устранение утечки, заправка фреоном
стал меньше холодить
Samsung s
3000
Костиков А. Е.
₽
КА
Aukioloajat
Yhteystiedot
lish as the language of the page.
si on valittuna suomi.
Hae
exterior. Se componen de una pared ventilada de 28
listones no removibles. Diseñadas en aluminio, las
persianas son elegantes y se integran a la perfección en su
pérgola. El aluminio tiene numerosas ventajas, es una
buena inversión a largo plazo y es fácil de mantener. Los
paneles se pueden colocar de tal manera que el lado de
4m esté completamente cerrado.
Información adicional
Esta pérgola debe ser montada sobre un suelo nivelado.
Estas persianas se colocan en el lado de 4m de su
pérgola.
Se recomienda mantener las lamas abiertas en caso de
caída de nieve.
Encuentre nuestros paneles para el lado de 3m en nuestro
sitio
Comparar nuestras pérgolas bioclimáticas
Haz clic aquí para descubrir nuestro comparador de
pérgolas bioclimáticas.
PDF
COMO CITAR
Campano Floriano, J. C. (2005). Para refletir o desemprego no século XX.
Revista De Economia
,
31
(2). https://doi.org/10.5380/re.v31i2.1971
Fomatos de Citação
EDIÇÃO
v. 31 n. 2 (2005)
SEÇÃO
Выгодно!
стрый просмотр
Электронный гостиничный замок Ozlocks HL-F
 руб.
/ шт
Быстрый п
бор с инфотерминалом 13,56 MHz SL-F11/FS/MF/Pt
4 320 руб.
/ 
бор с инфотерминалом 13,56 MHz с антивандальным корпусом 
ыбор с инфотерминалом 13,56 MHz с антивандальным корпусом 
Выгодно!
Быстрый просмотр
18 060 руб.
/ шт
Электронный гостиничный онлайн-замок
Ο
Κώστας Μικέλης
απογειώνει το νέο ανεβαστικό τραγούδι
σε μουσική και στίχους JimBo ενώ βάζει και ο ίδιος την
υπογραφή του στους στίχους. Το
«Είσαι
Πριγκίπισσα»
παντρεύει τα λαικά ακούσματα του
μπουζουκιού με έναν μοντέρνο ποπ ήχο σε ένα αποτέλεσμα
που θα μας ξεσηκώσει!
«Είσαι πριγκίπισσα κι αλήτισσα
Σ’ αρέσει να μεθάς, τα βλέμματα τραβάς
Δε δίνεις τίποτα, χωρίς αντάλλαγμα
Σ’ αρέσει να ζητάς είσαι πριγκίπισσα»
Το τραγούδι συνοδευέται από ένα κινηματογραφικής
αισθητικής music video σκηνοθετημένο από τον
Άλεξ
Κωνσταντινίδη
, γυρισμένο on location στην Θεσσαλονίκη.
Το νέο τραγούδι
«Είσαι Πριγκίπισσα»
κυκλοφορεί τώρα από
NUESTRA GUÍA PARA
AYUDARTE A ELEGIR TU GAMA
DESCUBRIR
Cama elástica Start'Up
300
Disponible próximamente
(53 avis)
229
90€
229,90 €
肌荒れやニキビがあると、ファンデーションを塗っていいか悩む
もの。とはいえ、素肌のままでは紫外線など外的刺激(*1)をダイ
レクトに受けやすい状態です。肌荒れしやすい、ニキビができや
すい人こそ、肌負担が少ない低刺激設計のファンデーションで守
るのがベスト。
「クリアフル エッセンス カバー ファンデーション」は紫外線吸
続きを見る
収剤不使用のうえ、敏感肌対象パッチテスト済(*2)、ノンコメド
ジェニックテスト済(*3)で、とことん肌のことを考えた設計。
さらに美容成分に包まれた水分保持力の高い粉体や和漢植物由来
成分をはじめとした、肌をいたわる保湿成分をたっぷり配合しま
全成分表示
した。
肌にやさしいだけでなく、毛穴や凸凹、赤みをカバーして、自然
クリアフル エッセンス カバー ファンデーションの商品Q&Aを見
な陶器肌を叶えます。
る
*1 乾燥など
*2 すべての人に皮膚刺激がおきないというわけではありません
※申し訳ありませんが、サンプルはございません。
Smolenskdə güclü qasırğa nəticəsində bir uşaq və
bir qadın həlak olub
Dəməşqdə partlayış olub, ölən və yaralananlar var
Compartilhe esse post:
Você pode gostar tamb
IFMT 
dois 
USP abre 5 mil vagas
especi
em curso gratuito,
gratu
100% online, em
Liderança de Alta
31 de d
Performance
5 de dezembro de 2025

> _Exercise aim_: Reproduce all the records precisely.

> _Expected answer_:
устранение утечки, заправка фреоном
стал меньше холодить
Samsung s
3000
Костиков А. Е.
₽
КА
Aukioloajat
Yhteystiedot
lish as the language of the page.
si on valittuna suomi.
Hae
exterior. Se componen de una pared ventilada de 28
listones no removibles. Diseñadas en aluminio, las
persianas son elegantes y se integran a la perfección en su
pérgola. El aluminio tiene numerosas ventajas, es una
buena inversión a largo plazo y es fácil de mantener. Los
paneles se pueden colocar de tal manera que el lado de
4m esté completamente cerrado.
Información adicional
Esta pérgola debe ser montada sobre un suelo nivelado.
Estas persianas se colocan en el lado de 4m de su
pérgola.
Se recomienda mantener las lamas abiertas en caso de
caída de nieve.
Encuentre nuestros paneles para el lado de 3m en nuestro
sitio
Comparar nuestras pérgolas bioclimáticas
Haz clic aquí para descubrir nuestro comparador de
pérgolas bioclimáticas.
PDF
COMO CITAR
Campano Floriano, J. C. (2005). Para refletir o desemprego no século XX.
Revista De Economia
,
31
(2). https://doi.org/10.5380/re.v31i2.1971
Fomatos de Citação
EDIÇÃO
v. 31 n. 2 (2005)
SEÇÃO
Выгодно!
стрый просмотр
Электронный гостиничный замок Ozlocks HL-F
 руб.
/ шт
Быстрый п
бор с инфотерминалом 13,56 MHz SL-F11/FS/MF/Pt
4 320 руб.
/ 
бор с инфотерминалом 13,56 MHz с антивандальным корпусом 
ыбор с инфотерминалом 13,56 MHz с антивандальным корпусом 
Выгодно!
Быстрый просмотр
18 060 руб.
/ шт
Электронный гостиничный онлайн-замок
Ο
Κώστας Μικέλης
απογειώνει το νέο ανεβαστικό τραγούδι
σε μουσική και στίχους JimBo ενώ βάζει και ο ίδιος την
υπογραφή του στους στίχους. Το
«Είσαι
Πριγκίπισσα»
παντρεύει τα λαικά ακούσματα του
μπουζουκιού με έναν μοντέρνο ποπ ήχο σε ένα αποτέλεσμα
που θα μας ξεσηκώσει!
«Είσαι πριγκίπισσα κι αλήτισσα
Σ’ αρέσει να μεθάς, τα βλέμματα τραβάς
Δε δίνεις τίποτα, χωρίς αντάλλαγμα
Σ’ αρέσει να ζητάς είσαι πριγκίπισσα»
Το τραγούδι συνοδευέται από ένα κινηματογραφικής
αισθητικής music video σκηνοθετημένο από τον
Άλεξ
Κωνσταντινίδη
, γυρισμένο on location στην Θεσσαλονίκη.
Το νέο τραγούδι
«Είσαι Πριγκίπισσα»
κυκλοφορεί τώρα από
NUESTRA GUÍA PARA
AYUDARTE A ELEGIR TU GAMA
DESCUBRIR
Cama elástica Start'Up
300
Disponible próximamente
(53 avis)
229
90€
229,90 €
肌荒れやニキビがあると、ファンデーションを塗っていいか悩む
もの。とはいえ、素肌のままでは紫外線など外的刺激(*1)をダイ
レクトに受けやすい状態です。肌荒れしやすい、ニキビができや
すい人こそ、肌負担が少ない低刺激設計のファンデーションで守
るのがベスト。
「クリアフル エッセンス カバー ファンデーション」は紫外線吸
続きを見る
収剤不使用のうえ、敏感肌対象パッチテスト済(*2)、ノンコメド
ジェニックテスト済(*3)で、とことん肌のことを考えた設計。
さらに美容成分に包まれた水分保持力の高い粉体や和漢植物由来
成分をはじめとした、肌をいたわる保湿成分をたっぷり配合しま
全成分表示
した。
肌にやさしいだけでなく、毛穴や凸凹、赤みをカバーして、自然
クリアフル エッセンス カバー ファンデーションの商品Q&Aを見
な陶器肌を叶えます。
る
*1 乾燥など
*2 すべての人に皮膚刺激がおきないというわけではありません
※申し訳ありませんが、サンプルはございません。
Smolenskdə güclü qasırğa nəticəsində bir uşaq və
bir qadın həlak olub
Dəməşqdə partlayış olub, ölən və yaralananlar var
Compartilhe esse post:
Você pode gostar tamb
IFMT 
dois 
USP abre 5 mil vagas
especi
em curso gratuito,
gratu
100% online, em
Liderança de Alta
31 de d
Performance
5 de dezembro de 2025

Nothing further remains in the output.